Hacia ti me dirijo ciega. Para que veas en el
hueco negro de mis ojos a la danzadora y tú, apenas nombre, ingreses.
A su baile radiante. Hazte pura en la presencia de los pasos que ya
avizora el temblor de los pinos: la piel de un jaguar ronda en la
espesura. Su ciervo espera con sus orejas prestas, sensible y
nervioso.
Ah, la niebla
helada que asciende por los bosques.
3
—La luz de estas moradas entorno y frente a ti extiendo el
plumaje rojo de mi traje.
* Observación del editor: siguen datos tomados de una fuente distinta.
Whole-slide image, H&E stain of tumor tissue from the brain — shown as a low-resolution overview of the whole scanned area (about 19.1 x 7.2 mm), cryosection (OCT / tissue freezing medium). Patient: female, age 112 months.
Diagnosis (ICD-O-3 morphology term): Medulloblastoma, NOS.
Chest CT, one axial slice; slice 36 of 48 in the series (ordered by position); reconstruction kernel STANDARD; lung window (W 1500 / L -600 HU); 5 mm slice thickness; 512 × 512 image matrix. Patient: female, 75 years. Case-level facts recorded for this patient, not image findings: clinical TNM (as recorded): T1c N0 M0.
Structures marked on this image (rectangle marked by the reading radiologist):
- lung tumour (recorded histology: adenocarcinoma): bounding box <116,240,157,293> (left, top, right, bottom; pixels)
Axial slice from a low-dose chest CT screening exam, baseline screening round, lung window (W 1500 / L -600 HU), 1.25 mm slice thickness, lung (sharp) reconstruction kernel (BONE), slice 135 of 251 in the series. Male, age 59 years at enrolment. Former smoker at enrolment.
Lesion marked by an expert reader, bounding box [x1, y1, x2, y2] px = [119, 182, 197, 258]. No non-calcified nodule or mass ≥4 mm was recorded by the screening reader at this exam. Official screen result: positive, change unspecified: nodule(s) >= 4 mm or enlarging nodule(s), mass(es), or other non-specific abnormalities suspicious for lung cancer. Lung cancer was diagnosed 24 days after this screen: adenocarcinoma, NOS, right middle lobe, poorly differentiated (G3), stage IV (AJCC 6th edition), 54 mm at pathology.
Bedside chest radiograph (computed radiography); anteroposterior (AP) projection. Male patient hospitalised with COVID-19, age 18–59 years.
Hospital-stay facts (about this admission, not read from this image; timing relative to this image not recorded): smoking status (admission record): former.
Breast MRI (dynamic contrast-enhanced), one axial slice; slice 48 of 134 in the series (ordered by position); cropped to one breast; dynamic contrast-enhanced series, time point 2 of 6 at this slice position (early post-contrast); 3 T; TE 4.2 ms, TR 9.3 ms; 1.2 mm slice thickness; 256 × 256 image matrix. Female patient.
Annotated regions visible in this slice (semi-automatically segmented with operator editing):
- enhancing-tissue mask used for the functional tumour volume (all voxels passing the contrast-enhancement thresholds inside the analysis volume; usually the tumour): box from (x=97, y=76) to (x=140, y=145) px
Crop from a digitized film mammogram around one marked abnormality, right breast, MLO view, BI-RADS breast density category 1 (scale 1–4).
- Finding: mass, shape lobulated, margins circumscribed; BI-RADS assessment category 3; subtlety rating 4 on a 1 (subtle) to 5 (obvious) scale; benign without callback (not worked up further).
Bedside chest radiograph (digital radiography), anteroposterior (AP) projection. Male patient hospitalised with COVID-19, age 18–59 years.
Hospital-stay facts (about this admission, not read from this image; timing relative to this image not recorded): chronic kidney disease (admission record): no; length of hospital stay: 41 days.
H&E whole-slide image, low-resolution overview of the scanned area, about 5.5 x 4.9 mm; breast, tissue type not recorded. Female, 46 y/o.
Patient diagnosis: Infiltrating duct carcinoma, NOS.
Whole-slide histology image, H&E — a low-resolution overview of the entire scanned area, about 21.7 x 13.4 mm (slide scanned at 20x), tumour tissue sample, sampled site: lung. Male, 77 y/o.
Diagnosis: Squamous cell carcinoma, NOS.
Santona vieja soy y te convoco:
Un jaguar blanco,
un jaguar negro desgarra el vientre verde del bosque.
Un jaguar
blanco, un jaguar negro sigiloso en sus senderos escudriña.
En el
aire de su olor el olor de su alimento.
Puro destino el bramido
largo de su cacería y la húmeda nariz.
Ruge su sed entre los labios
y en su esqueleto vibra la turbia ronda de sus músculos.
Cómo
acecha en la estampida por la furia y acomete.
Cómo arranca briznas
con su roce y su colmillar se hace rayo entre lo verde.
Escucha el
caliente corazón de sus pasos y la presa que custodia entre los
ojos.
—Detén, detén su
paso, detén la zarpa de su amasijo, la masa que rueda por entre la red
del bosque detén, detén su paso.
—Detén, detén su
paso, me dices tú, la que es apenas nombre y lugar sin
asimiento.
—Sí, tú que yo sin
asimiento, la sin memoria inveterada, sigo la línea de tu cuello
blanco y grueso y tu garganta. Hiendo el puñal de las heridas en mi
mano y entinto.
—No.
Detente.
Observa la cola de
mi manto y la sed que arde al fondo de mis ojos.